When you think about exercise swimming, think about the physics described above. You may be able to invent or modify strokes to target different muscle groups.

But, what if you’re doing the above experiment and the first sore area aren’t your arms or legs but your heart and lungs? That just means that you need an extra helping of cardiovascular exercise in your schedule anyway.

Exercise Swimming is Fun

Swimming Is Fun!

Swimming is fun! Yes, that makes it a good workout.

Sure, some people actually enjoy lifting weights, but for a lot of us it’s something that we have to do to get the results that we want. That desire is enough to push us to push ourselves to hit the weights. However, there’s a lot to be said for exercising in ways that you actually enjoy.

We’ve mentioned that exercise swimming can be a solid occasional option when you have a mobility-affecting injury or when you are too sore for your regular routine. However, swimming can also be a good way to break up your routine when your routine is what you’re sick of. 

We’ve all had days when we couldn’t bring ourselves to work out, but if it comes down to exercise swimming or taking a skip day, taking a few laps around the pool can keep your record up. That having been said, there are worse things than taking a skip day.

Finding Water Near You

Maybe you live on a tropical island or near the beach and you can swim whenever you want. That’s nice. However, if you live further inland or the weather isn’t always warm enough for outdoor swimming where you live, you probably still have plenty of opportunities to get in the water. You just might have to look for them a little harder.

Community Pools and Fitness Centers

If your area has a dedicated community pool, that’s swell. Keep in mind that the community pool might be inside another community resource.

If you don’t have access to community resources like this but you already have a fitness center membership, check if your facility has access to a swimming pool for member use. If you don’t already have a fitness center membership but there is a fitness center near you, check if they have a pool anyway. 

Most fitness centers will allow visitors to purchase a day pass.

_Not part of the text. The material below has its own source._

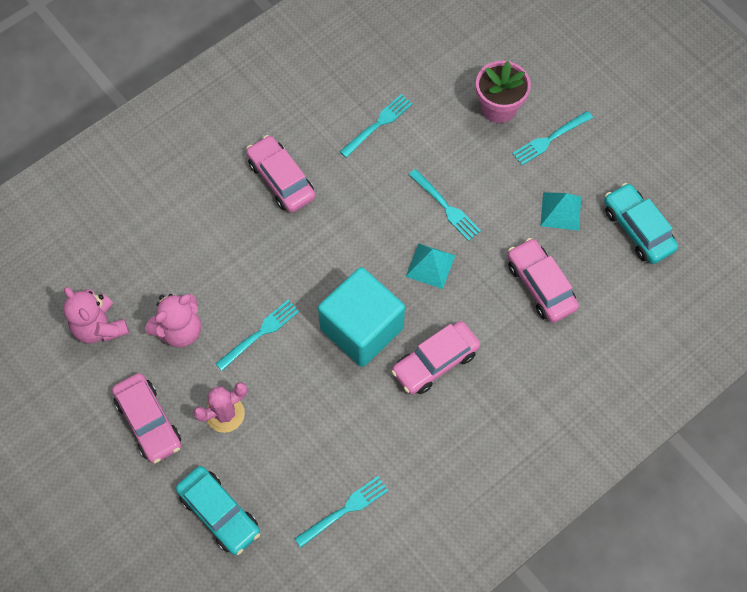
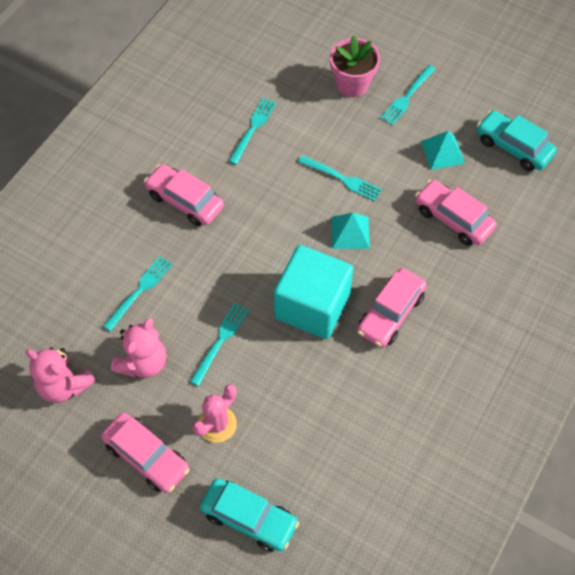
camera: 20 degrees left, 5 degrees down
turquoise fork [294,476,389,548] -> turquoise fork moved to [103,256,173,331]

If you plan on making swimming a regular part of your workout, this model won’t be more affordable than just getting a membership. But, it’s a valid option if exercise swimming is an occasional treat rather than a staple in your workout plan.

If you have a mobility complication that won’t be there for ever but also isn’t going away over the next few days, ask if the fitness center has a less-than-annual pass that will get you access to their facilities for a couple of weeks or months. 

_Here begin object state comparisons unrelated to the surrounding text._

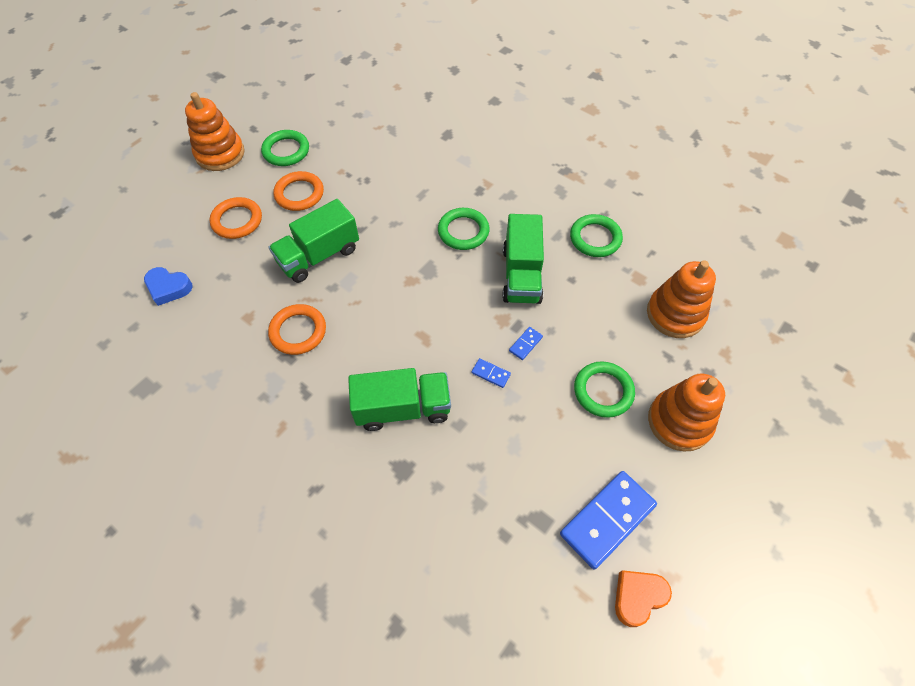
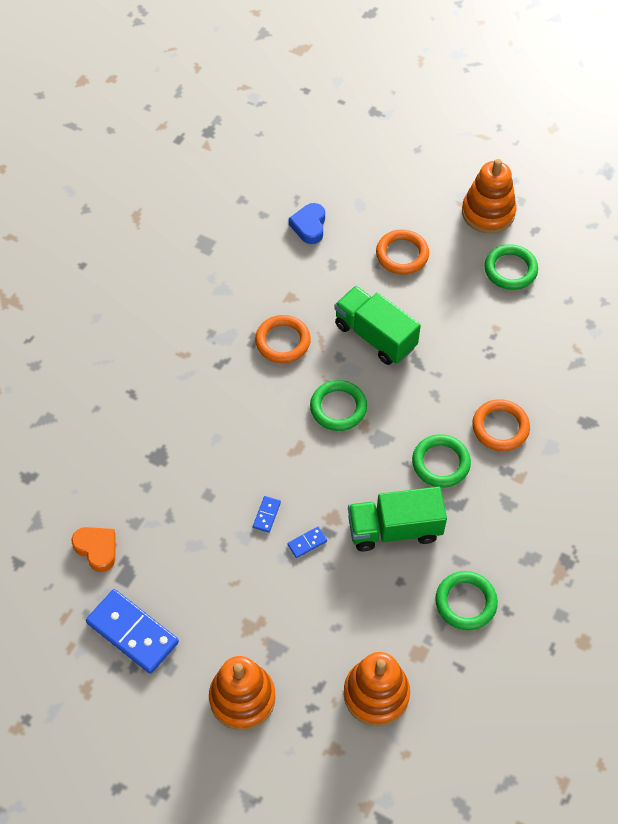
camera: 80 degrees right, 0 degrees up
orange ring [273,171,324,211] -> orange ring moved to [472,399,530,451]
green truck [348,368,451,431] -> none
blue domino [509,327,543,360] -> blue domino turned 60 degrees counterclockwise [287,527,327,558]
green ring [574,361,635,418] -> green ring moved to [310,380,367,431]
orange heart [615,570,672,627] -> orange heart moved to [71,527,116,572]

We here at HTBM don’t have stock in fitness center membership but, for the record, these more affordable, shorter timeframe membership opportunities are a great way to get some exposure to fitness centers before deciding on full membership anyway. After all, you (probably) can’t put a pool in your home gym.

Boy Swimming breaststroke

Other Community Resources

If you don’t have access to a community pool or fitness center pool, it may be time to get creative. Think about other area institutions that might have a pool. 

Even though these locations might not be “public” many of them subsidize the cost of expensive health and fitness equipment (like pools) through offering paid community access. Prime examples include universities, hospitals, and even high schools. 

Keep in mind, however, that these institutions will plan open swims (if they offer open swims) around the schedules of their actual users and members. This means that their schedules may be restrictive. For example, your local high school might offer an open swim, but it might only be on the weekends. Your local hospital might offer open swim, but only in the evenings, &c.

Most of the access that most of us have to pools are in hotels. However, most hotels guard their pools more jealously than the Rangers of Ithilien guard the Forbidden Pool in Lord of the Rings.

The Water’s Fine!

If you don’t think about swimming as exercise it’s time you did. It won’t help you bulk muscle in the same way that lifting weights will, but it can target hard-to-reach muscles like nothing else can and it’s great for your overall health. The single biggest downside to exercise swimming is how hard it can be to find a pool.